Mark National Auntie's Day On Your Cal, Because You've Got At Least One VIP To Celebrate

by Lindsay E. Mack

If you're lucky enough to have a cool aunt in your family, then you know just how much fun and joy these women can bring to a kid's life. Now there's even a special day set aside in their honor. Knowing when to celebrate National Auntie's Day this year will give you the chance to show these aunts some love. Whether your aunt is a blood relative or a friend who's close enough to be considered family, these women are the best, and they deserve a day of celebration, too.

The tenth annual National Auntie's Day will fall on Sunday, July 22, 2018, according to Melanie Notkin's website. Notkin, the bestselling author of Savvy Auntie: The Ultimate Guide for Cool Aunts, Great-Aunts, Godmothers and All Women Who Love Kids, has championed the cool aunts of the world for many years now. "It’s time that all women in the American Family Village are honored for their love and generosity for the children in their lives,” said Notkin. “Many aunts provide ‘QualAuntie Time’ and fun ‘Auntventures,’ for their nieces and nephews, not to mention gifts and necessities. Many non-moms also give tirelessly to children all over the world. These BenevolAunts are due their day to be honored.” The National Auntie's Day gives families everywhere the opportunity to recognize and honor these incredible women.

Please note that there is also a National Aunt and Uncle's Day that is celebrated on July 26, according to the National Day Calendar. This is a separate holiday. But you can always celebrate both days, because aunts (and uncles too) are pretty great and deserve some love.

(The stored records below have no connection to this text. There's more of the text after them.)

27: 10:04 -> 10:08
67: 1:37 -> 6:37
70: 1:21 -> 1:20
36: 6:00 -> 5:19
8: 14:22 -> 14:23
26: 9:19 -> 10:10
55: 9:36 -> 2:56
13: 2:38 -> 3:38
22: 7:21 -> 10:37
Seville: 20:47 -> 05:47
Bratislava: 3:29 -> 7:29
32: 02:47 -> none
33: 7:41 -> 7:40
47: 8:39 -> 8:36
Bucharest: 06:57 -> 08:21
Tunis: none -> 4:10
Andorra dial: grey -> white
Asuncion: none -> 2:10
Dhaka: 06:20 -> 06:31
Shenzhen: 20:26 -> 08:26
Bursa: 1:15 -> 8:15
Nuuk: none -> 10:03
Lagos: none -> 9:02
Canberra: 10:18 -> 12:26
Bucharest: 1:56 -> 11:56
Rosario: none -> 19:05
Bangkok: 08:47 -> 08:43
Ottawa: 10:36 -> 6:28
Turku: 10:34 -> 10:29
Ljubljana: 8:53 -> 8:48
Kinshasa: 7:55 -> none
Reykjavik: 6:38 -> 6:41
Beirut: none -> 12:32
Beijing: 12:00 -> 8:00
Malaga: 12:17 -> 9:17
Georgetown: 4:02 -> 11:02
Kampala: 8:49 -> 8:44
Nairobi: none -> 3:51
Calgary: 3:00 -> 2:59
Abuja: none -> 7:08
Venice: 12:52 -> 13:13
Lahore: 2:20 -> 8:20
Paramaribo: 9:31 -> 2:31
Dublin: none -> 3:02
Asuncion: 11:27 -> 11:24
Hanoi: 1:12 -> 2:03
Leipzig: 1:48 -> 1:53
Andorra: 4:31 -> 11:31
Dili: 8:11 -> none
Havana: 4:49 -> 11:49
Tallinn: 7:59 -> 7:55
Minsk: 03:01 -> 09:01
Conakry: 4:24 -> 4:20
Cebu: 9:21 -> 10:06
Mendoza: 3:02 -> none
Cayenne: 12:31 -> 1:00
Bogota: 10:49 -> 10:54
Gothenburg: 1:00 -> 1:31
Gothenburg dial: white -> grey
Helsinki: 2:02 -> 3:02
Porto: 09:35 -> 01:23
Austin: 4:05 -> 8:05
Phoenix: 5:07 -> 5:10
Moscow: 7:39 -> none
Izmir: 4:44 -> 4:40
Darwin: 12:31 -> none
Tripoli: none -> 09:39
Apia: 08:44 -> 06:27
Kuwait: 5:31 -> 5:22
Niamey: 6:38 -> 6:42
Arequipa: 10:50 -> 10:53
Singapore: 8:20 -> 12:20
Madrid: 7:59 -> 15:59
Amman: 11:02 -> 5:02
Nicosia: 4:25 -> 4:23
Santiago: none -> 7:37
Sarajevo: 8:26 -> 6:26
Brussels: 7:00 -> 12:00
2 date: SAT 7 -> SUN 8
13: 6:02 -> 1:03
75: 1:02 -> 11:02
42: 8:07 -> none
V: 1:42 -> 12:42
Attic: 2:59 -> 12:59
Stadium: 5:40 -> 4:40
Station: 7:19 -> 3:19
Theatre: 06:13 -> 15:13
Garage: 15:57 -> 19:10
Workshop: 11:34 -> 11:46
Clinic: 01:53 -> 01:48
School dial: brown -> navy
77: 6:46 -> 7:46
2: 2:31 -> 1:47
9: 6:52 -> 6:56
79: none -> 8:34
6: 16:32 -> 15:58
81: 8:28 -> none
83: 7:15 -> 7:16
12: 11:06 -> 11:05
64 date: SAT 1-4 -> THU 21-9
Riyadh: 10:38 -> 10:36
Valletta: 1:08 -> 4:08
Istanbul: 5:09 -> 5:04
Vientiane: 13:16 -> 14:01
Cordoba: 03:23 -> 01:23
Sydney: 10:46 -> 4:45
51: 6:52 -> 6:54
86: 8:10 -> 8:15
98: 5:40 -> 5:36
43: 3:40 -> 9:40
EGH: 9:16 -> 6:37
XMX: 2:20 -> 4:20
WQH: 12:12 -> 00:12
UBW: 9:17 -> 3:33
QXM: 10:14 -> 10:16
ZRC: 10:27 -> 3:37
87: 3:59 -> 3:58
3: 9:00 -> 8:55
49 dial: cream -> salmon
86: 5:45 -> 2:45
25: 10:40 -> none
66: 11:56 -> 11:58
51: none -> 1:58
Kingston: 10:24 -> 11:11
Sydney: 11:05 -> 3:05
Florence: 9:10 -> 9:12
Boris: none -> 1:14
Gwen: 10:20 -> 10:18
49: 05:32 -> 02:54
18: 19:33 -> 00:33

As far as celebrating National Auntie's Day is concerned, there really aren't any rules. Friends and family might consider holding a backyard BBQ or giving gifts from the nieces and nephews, as noted on the Savvy Auntie website. The Auntie herself might enjoy a day out with her nieces and nephews, or simply a quick text or Skype conversation. Really, just touching base with the kids will probably be enough of a thanks for most aunts.

This fun holiday opens the door to more serious considerations about the American family and the role of childfree women in childcare. Notkins has long championed the undervalued role of the aunt in a family. "In a 2012 study I partnered on with the communications firm Weber Shandwick, we found 23-million PANKs, or Professional Aunts No Kids, the term I coined to describe child loving, childless women. That’s one-in-five North American women. These generous aunts contribute to the development of our nieces and nephews by relation, our friends’ children, and children around the world," said Notkin in a Quilette article published earlier this year. These women also deserve recognition for their contribution to kids and families everywhere. Basically, PANKs help make families stronger.

As Notkin's work shows, these beloved Aunties are dedicated to their friends' and siblings' kids. It's a pleasant pushback against the us-versus-them rhetoric sometimes used to separate women who don't have kids from women who do have kids. A significant part of the PANK demographic is their love for those nieces and nephews, biological or otherwise. In fact, about 70 percent of PANKs act as a role model for the children in their lives, and they often provide financial and emotional support to these children, as noted by the Digital Women Influences Study on The Power of the PANK. Whether she helps teach you about the ways of the world, takes you out to the movies, or helps pay for your college tuition, these beloved aunties are also important and crucial figures in a kid's life.